To be honest? I was a bit bored with this book. Dodger takes everything easily, with a grain of salt, and thus nothing seems very exciting. He’s the sort of person you’d really like in a tough situation, but as a protagonist, things seemed to dawdle on. I think his strongest moment was near the end of the book in the sewers while he was preparing the cover-up.
As for the supporting characters, they’re hit-or-miss. I find Charlie and Simplicity boring as well, but Solomon was an interesting character. I do believe it is worth mentioning that Solomon is Jewish, but not the best practitioner. He is a kind person, and a strict negotiator… which is not an insult, but it is a stereotype. I was a bit disappointed that Pratchett decided to use this character trait for him.
Dodger is historical fiction.
Terry Pratchett is known for his Discworld novels (which are loads of fun) and his stand-alones don’t get a lot of attention. Dodger is historical fiction, and as such, is not as funny, remarkable, or magical as some of her other books. I found that this particular novel was reminiscent of the Night’s Watch line of his Discworld novels.

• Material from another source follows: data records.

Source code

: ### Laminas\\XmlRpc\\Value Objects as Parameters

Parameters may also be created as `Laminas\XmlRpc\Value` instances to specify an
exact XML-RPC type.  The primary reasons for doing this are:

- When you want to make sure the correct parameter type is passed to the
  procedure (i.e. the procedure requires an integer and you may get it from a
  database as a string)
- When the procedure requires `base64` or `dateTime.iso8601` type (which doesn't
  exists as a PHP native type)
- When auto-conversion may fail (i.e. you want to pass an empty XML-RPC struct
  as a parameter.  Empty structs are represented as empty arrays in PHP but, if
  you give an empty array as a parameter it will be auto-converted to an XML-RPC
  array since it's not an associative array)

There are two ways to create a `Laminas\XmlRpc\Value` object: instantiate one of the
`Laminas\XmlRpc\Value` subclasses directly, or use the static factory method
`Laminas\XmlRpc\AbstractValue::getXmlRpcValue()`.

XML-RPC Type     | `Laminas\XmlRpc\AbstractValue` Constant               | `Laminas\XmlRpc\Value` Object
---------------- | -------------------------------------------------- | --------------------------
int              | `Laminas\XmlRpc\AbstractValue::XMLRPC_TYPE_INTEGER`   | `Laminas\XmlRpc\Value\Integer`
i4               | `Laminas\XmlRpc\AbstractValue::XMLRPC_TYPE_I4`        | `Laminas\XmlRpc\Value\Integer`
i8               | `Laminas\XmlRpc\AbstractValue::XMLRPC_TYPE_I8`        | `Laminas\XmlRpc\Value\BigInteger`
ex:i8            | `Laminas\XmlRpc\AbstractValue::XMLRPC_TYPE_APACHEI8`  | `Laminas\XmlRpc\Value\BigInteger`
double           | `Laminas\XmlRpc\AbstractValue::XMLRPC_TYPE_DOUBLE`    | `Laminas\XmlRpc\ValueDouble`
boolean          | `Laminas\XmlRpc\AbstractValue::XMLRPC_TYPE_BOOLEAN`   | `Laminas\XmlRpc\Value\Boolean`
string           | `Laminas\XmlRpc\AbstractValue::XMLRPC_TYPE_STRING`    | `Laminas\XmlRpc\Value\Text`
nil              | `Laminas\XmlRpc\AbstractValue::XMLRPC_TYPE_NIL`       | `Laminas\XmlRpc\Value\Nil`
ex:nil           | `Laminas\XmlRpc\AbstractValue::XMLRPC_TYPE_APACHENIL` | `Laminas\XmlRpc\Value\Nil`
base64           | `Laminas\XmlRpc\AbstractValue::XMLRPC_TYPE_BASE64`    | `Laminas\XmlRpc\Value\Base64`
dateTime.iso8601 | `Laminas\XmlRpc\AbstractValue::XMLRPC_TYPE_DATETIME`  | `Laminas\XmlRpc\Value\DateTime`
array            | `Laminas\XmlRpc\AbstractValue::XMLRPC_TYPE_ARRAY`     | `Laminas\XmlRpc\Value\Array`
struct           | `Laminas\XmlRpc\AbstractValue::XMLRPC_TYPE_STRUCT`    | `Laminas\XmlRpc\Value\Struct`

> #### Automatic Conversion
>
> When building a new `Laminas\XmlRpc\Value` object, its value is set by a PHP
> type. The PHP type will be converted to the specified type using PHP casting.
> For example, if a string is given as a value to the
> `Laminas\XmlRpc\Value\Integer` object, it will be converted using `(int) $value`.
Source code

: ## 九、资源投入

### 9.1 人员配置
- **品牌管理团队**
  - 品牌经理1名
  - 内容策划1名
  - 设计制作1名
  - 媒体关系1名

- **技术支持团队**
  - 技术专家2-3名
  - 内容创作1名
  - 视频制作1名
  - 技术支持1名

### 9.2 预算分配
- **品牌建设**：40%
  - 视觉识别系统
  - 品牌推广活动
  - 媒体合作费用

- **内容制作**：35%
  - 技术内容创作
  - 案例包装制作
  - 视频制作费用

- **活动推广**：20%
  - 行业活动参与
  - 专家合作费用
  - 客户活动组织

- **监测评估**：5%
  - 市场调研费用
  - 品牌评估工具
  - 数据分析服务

The beginning of the book is written in a similar way to a collection of related short stories as we follow Dodger around the city. There is a scene with Sweeney Todd in the middle of the book, which I thought was a really good interpretation of the character. Pratchett takes a good twist on the character’s murderous instincts, one which has nothing to do with meat pies. I won’t spoil it! It ends up being a turning point in the story and in Dodger as a character, not to mention a fun tidbit.
While I will still read Pratchett’s books, Dodger wasn’t for me, even though I like historical fiction. I felt like it was very flat. His writing style can feel a bit flat in the Discworld novels as well, except there is a lot more humor in those and I remember them more fondly. That said, I do think that most fans of Pratchett would really enjoy this book, because it is another piece of his work, and he was extremely well-loved.
I also have to confess I’ve read very little of Dickens, but the storytelling style was reminiscent of The Chimes or A Christmas Carol. That, I’m sure, was intentional, and should be commended.
Pratchett does a very good job of tying up a story. He leaves questions, but not anxiety, and I like it.